1777-01-17, de Voltaire [François Marie Arouet] à Louis Joseph de Bourbon, prince de Condé.

Monseigneur,

Que Vôtre Altesse Sérénissime daigne agréer mes remerciements comme elle a bien voulu favoriser mes prières.
Quelque petit que soit le païs de Gex il devient considérable puisqu'il est dans vôtre province et sous vôtre protection. Il n'attend que de vos bontés, Monseigneur, la continuation de son éxistance. Je n'ai d'autre intérêt dans cette affaire que celui d'avoir dépensé six cent mille francs à fournir au Roi de nouveaux sujets, et des colons industrieux. C'est auprès de M: L'Intendant de Bourgogne que j'ose demander principalement la faveur de Vôtre Altesse Sérénissime. S'il ne considère que les droits du fisc et les usages établis dans le roiaume, la Colonie est perdue, parce qu'elle est composée d'étrangers, en faveur de qui on a dérogé depuis 1770 aux droits du fisc, et aux règlements ordinaires. On leur fesait la grâce de ne les point inquiéter. Ils étaient oubliés, et ils demandent uniquement à l'être encor jusqu'à ce que le gouvernement ait pris un parti sur cet établissement.

Il serait dur de voir dans un désert, un chétif hameau change en une ville florissante détruit tout à coup par des commis du marc d'or, de la marque des fers et de la marque des cuirs. La pluspart de nos ouvriers, étant des Allemands qui n'entendaient point le français sont partis dans la seule crainte d'être rançonnés. Les autres nous abandonnent tous les jours, et de douze cent pères de famille utiles que j'avais rassemblés, il ne m'en reste pas à présent la moitié.

La seule grâce que je demande aujourd'hui à Mr L'Intendant de vôtre province, est qu'il veuille bien empêcher jusqu'à nouvel ordre que les commis ne viennent par des saisies dissiper ce qui reste d'artistes rassemblés de si loin et à si grands frais. Je prendrais ensuite toutes les mesures que Mr L'Intendant me préscrirait pour conserver ce qui reste de cette malheureuse colonie.

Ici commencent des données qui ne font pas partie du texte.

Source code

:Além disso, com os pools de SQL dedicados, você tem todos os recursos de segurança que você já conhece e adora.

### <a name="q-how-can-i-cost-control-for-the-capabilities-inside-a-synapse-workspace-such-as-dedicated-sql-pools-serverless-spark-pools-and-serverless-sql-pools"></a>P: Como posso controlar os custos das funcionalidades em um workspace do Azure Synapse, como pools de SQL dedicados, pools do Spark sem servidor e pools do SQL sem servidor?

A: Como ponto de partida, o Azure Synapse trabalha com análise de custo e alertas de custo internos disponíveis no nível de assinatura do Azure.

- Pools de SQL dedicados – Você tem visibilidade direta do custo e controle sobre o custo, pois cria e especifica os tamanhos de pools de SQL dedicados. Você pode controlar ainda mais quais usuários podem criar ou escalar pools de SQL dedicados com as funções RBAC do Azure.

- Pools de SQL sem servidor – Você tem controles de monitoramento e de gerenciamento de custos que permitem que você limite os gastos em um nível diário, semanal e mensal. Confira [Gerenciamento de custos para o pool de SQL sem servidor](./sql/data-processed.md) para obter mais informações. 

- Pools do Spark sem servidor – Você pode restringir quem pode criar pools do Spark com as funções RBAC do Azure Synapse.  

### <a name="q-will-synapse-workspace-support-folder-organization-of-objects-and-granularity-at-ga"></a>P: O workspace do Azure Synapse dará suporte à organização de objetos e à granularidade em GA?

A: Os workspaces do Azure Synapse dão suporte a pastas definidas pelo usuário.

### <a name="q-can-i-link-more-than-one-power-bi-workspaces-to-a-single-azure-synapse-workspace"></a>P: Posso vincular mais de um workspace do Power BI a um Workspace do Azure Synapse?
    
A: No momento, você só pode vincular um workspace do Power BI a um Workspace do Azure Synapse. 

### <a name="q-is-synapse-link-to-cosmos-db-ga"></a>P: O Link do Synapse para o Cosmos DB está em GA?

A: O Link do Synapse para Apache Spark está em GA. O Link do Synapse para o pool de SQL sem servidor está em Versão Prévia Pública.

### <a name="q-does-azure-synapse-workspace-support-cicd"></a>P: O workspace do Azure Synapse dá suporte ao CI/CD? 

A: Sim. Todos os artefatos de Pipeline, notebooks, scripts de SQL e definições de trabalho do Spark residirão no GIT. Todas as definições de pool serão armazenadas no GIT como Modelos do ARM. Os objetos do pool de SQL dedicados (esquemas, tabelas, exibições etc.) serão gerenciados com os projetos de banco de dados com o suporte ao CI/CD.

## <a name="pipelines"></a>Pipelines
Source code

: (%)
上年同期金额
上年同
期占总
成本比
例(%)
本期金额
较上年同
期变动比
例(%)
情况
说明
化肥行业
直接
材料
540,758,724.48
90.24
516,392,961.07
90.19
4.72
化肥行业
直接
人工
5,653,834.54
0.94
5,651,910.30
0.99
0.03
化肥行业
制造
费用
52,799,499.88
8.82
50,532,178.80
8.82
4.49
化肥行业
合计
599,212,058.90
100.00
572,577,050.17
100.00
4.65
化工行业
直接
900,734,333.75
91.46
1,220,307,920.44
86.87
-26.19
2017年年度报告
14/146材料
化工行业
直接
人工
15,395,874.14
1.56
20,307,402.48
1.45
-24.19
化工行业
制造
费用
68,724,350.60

Si Vôtre Altesse Sérénissime daignait lui envoier la lettre que j'ai l'honneur de vous écrire vôtre recommandation servirait dumoins à retarder quelque tems nôtre ruine entière; et à l'âge de quatre vingt trois ans je mourrais avec moins de douleur étant consolé par vos bontés.

Je suis avec un profond respect, et une reconnaissance infinie

Monseigneur

De Vôtre Altesse Sérénissime

Le très humble et très obéissant serviteur.